Case Study 1: Building a Speech-to-Text System with Whisper

Overview

Automatic speech recognition has traditionally required large labeled datasets, language-specific pipelines, and extensive tuning. OpenAI's Whisper changed this landscape by providing a single model that handles multiple languages, accents, and acoustic conditions out of the box. In this case study, you will build a production-ready speech-to-text system using Whisper, handling real-world challenges such as long audio files, noisy recordings, and multilingual content.

Problem Statement

A media company needs to transcribe podcast episodes (30-90 minutes each) in English, Spanish, and French. The system must handle background music, multiple speakers, and varying audio quality. Target Word Error Rate (WER) is below 10% for clean speech and below 20% for noisy conditions.

Approach

Step 1: Model Selection

We evaluate Whisper model sizes on a validation set of 50 audio clips:

Model Parameters English WER Spanish WER French WER RTF (A100)
tiny 39M 14.2% 18.7% 19.3% 0.02
base 74M 10.8% 14.1% 15.2% 0.03
small 244M 7.3% 10.5% 11.1% 0.08
medium 769M 5.9% 8.2% 8.8% 0.18
large-v3 1.55B 4.6% 6.1% 6.7% 0.35

RTF (Real-Time Factor) measures how long it takes to process 1 second of audio. We select whisper-medium as the best tradeoff between accuracy and latency.

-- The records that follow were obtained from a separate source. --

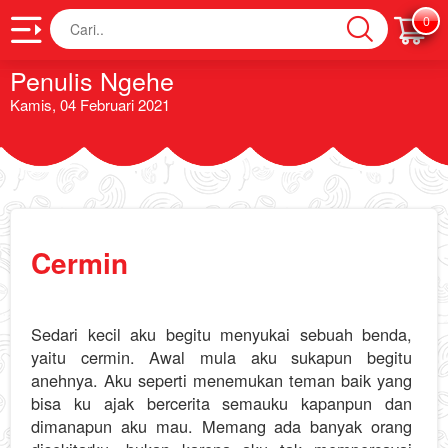
Cari
0
Penulis Ngehe
Kamis, 04 Februari 2021
Cermin
Sedari kecil aku begitu menyukai sebuah benda,
yaitu cermin. Awal mula aku sukapun begitu
anehnya. Aku seperti menemukan teman baik yang
bisa ku ajak bercerita semauku kapanpun dan
dimanapun aku mau. Memang ada banyak orang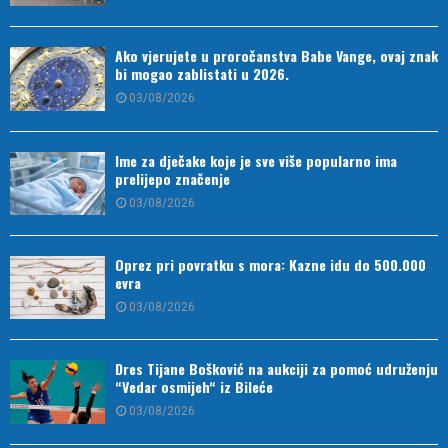
Ako vjerujete u proročanstva Babe Vange, ovaj znak
bi mogao zablistati u 2026.
03/08/2026
Ime za dječake koje je sve više popularno ima
prelijepo značenje
03/08/2026
Oprez pri povratku s mora: Kazne idu do 500.000
evra
03/08/2026
Dres Tijane Bošković na aukciji za pomoć udruženju
“Vedar osmijeh“ iz Bileće
03/08/2026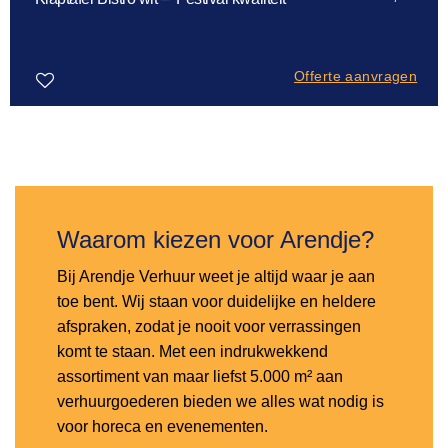
Offerte aanvragen
Toevoegen
aan
verlanglijst
Waarom kiezen voor Arendje?
Bij Arendje Verhuur weet je altijd waar je aan
toe bent. Wij staan voor duidelijke en heldere
afspraken, zodat je nooit voor verrassingen
komt te staan. Met een indrukwekkend
assortiment van maar liefst 5.000 m² aan
verhuurgoederen bieden we alles wat nodig is
voor horeca en evenementen.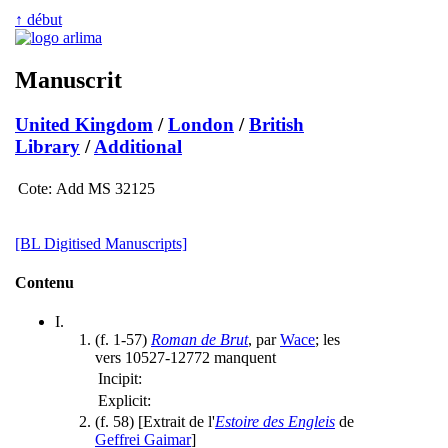
↑ début
Manuscrit
United Kingdom
/
London
/
British
Library
/
Additional
Cote:
Add MS 32125
[BL Digitised Manuscripts]
Contenu
I.
(f. 1-57)
Roman de Brut
, par
Wace
; les
vers 10527-12772 manquent
Incipit:
Explicit:
(f. 58) [Extrait de l'
Estoire des Engleis
de
Geffrei Gaimar
]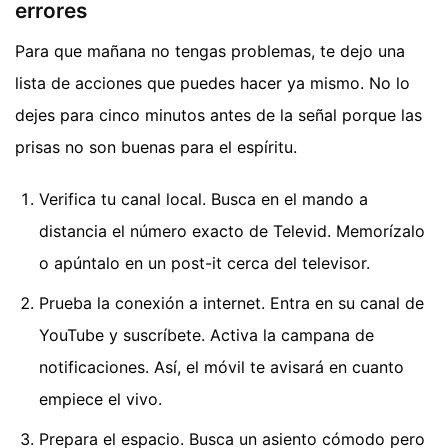
errores
Para que mañana no tengas problemas, te dejo una
lista de acciones que puedes hacer ya mismo. No lo
dejes para cinco minutos antes de la señal porque las
prisas no son buenas para el espíritu.
Verifica tu canal local. Busca en el mando a
distancia el número exacto de Televid. Memorízalo
o apúntalo en un post-it cerca del televisor.
Prueba la conexión a internet. Entra en su canal de
YouTube y suscríbete. Activa la campana de
notificaciones. Así, el móvil te avisará en cuanto
empiece el vivo.
Prepara el espacio. Busca un asiento cómodo pero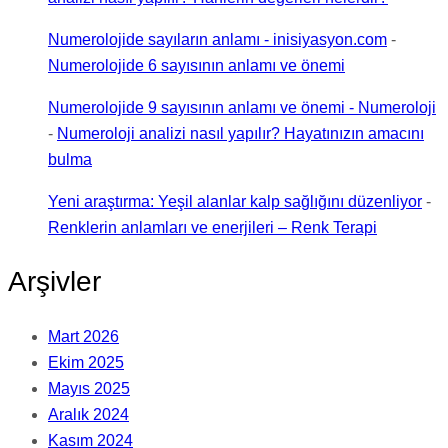
Numerolojide sayıların anlamı - inisiyasyon.com
-
Numerolojide 6 sayısının anlamı ve önemi
Numerolojide 9 sayısının anlamı ve önemi - Numeroloji
-
Numeroloji analizi nasıl yapılır? Hayatınızın amacını
bulma
Yeni araştırma: Yeşil alanlar kalp sağlığını düzenliyor
-
Renklerin anlamları ve enerjileri – Renk Terapi
Arşivler
Mart 2026
Ekim 2025
Mayıs 2025
Aralık 2024
Kasım 2024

Step 2: Long-Form Audio Processing

Whisper processes 30-second segments. For podcast-length audio, we use the HuggingFace pipeline with chunked processing and timestamp-based stitching to avoid word repetition at segment boundaries.

Step 3: Audio Preprocessing

Before transcription, the audio preprocessing pipeline handles:

  • Resampling: Convert all audio to 16 kHz mono.
  • Silence removal: Trim leading and trailing silence using energy-based VAD.
  • Normalization: Apply peak normalization to -3 dBFS for consistent input levels.
  • Segment detection: Use Whisper's VAD to skip silent segments, reducing processing time by 15-25%.

Step 4: Post-Processing

Raw Whisper output benefits from several post-processing steps:

  • Punctuation normalization: Ensure consistent punctuation style.
  • Number formatting: Convert spoken numbers to appropriate format (dates, currencies, percentages).
  • Speaker attribution: Basic speaker change detection using embedding similarity between segments.
  • Profanity filtering: Optional censoring for broadcast content.

Results

Accuracy by Audio Condition

Condition English WER Spanish WER French WER
Clean studio 4.8% 7.1% 7.5%
Light background music 6.2% 9.3% 9.8%
Noisy environment 11.5% 15.2% 16.1%
Phone quality audio 8.9% 12.4% 13.0%

Processing Performance

Metric Value
Average RTF (medium, A100) 0.18
60-min podcast processing time ~11 minutes
GPU memory usage 5.2 GB
Batch throughput (8 segments) 0.06 RTF

Key Lessons

  1. Model size matters for non-English languages. The accuracy gap between tiny and medium is 12 points for English but 10 points for Spanish and French. Multilingual applications benefit more from larger models.

  2. Chunked processing requires careful overlap. Without proper timestamp-based stitching, word repetitions and omissions appear at chunk boundaries. Using 30-second chunks with seek-based advancement (not fixed-stride) eliminates these artifacts.

  3. Audio preprocessing significantly impacts accuracy. Peak normalization alone improved WER by 1.2% on phone-quality audio. Silence removal reduced processing time by 20% without affecting accuracy.

  4. Whisper handles code-switching gracefully. When speakers switch between English and Spanish mid-sentence, Whisper correctly transcribes both languages without explicit language switching signals.

  5. Batched inference provides substantial speedup. Processing 8 segments simultaneously reduced the effective RTF from 0.18 to 0.06 on an A100 GPU, making real-time transcription feasible.

Code Reference

The complete implementation is available in code/case-study-code.py.